Directive
Once the line holding "(259, 335) none" is found in the listing below, write it out and each later line exactly, up to and including the one holding "(468, 388) none".
* * * * * * * * *
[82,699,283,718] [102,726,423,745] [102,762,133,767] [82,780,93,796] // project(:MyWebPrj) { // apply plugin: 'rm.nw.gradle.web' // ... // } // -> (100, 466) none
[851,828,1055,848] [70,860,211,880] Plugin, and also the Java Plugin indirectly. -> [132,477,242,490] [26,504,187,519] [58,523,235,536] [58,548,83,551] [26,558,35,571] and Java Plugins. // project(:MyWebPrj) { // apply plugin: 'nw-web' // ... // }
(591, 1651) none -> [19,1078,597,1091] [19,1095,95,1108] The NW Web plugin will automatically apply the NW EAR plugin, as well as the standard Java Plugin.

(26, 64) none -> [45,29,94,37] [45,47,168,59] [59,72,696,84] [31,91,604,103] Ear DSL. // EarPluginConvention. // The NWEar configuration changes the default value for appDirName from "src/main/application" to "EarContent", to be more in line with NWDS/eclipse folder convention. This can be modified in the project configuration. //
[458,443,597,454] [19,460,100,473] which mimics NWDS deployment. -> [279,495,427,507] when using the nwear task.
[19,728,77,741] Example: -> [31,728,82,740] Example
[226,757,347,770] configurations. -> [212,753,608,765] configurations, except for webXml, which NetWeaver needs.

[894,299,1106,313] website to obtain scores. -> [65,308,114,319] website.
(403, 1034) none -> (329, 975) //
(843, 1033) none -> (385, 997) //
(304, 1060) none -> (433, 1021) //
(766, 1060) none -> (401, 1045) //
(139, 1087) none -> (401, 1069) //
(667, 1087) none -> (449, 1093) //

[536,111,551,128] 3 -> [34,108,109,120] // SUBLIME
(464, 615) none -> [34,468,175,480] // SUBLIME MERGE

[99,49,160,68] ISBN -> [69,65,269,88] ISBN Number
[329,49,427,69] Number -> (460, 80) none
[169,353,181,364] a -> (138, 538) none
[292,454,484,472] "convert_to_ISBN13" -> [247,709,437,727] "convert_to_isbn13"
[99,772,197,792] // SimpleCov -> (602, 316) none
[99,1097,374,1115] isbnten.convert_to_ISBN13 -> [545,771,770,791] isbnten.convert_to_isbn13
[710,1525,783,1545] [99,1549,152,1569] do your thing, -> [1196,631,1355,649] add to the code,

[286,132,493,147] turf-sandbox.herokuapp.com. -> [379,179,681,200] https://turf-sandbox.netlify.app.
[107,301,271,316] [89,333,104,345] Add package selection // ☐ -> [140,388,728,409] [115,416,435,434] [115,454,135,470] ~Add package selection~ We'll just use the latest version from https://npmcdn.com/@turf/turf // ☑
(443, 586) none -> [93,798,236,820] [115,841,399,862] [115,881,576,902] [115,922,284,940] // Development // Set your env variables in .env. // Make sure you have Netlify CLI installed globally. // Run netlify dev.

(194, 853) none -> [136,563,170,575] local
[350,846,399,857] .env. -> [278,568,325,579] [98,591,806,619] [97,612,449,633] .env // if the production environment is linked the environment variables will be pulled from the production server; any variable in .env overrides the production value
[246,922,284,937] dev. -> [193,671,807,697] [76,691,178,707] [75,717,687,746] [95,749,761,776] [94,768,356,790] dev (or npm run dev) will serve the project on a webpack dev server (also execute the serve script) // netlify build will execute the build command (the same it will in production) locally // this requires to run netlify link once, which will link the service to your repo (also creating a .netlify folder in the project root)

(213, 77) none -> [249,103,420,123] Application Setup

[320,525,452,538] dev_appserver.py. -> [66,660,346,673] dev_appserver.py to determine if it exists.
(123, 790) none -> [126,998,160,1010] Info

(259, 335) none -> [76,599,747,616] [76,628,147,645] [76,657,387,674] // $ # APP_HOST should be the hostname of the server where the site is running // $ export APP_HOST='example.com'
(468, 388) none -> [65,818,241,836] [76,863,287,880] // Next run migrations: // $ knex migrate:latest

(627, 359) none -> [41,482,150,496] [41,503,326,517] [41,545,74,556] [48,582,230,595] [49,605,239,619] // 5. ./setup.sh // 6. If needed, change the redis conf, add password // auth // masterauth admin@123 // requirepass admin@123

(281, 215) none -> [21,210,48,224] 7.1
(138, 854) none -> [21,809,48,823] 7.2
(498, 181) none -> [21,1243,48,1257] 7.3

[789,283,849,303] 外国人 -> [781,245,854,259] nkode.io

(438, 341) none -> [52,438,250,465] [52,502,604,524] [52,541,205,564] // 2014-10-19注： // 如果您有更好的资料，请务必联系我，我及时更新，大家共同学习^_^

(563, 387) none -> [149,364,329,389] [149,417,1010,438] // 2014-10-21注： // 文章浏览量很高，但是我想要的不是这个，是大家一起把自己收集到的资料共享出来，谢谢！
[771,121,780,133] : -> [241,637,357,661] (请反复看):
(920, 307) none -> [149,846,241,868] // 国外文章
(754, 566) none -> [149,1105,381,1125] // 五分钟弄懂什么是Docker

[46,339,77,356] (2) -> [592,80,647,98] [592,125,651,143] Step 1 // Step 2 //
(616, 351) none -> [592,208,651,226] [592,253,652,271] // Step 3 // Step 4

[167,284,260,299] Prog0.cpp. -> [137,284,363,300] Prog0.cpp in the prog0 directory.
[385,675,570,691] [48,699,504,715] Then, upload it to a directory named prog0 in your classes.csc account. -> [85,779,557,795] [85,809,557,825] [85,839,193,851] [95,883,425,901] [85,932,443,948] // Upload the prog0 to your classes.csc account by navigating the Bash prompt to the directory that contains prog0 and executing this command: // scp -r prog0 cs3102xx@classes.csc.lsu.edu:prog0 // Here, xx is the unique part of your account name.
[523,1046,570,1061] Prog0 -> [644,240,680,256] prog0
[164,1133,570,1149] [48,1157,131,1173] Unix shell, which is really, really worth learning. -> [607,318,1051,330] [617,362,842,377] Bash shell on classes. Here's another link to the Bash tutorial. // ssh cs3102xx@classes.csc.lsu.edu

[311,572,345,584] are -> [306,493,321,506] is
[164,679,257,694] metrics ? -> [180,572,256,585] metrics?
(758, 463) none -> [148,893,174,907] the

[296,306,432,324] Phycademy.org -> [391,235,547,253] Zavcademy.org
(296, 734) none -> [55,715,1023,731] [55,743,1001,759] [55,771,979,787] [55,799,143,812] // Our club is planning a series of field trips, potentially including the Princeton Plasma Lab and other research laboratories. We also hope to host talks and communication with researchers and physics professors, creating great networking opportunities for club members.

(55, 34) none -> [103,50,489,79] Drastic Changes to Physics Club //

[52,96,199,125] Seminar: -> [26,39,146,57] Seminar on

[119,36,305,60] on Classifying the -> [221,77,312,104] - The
* * * * * * * * *
Expected answer
(259, 335) none -> [76,599,747,616] [76,628,147,645] [76,657,387,674] // $ # APP_HOST should be the hostname of the server where the site is running // $ export APP_HOST='example.com'
(468, 388) none -> [65,818,241,836] [76,863,287,880] // Next run migrations: // $ knex migrate:latest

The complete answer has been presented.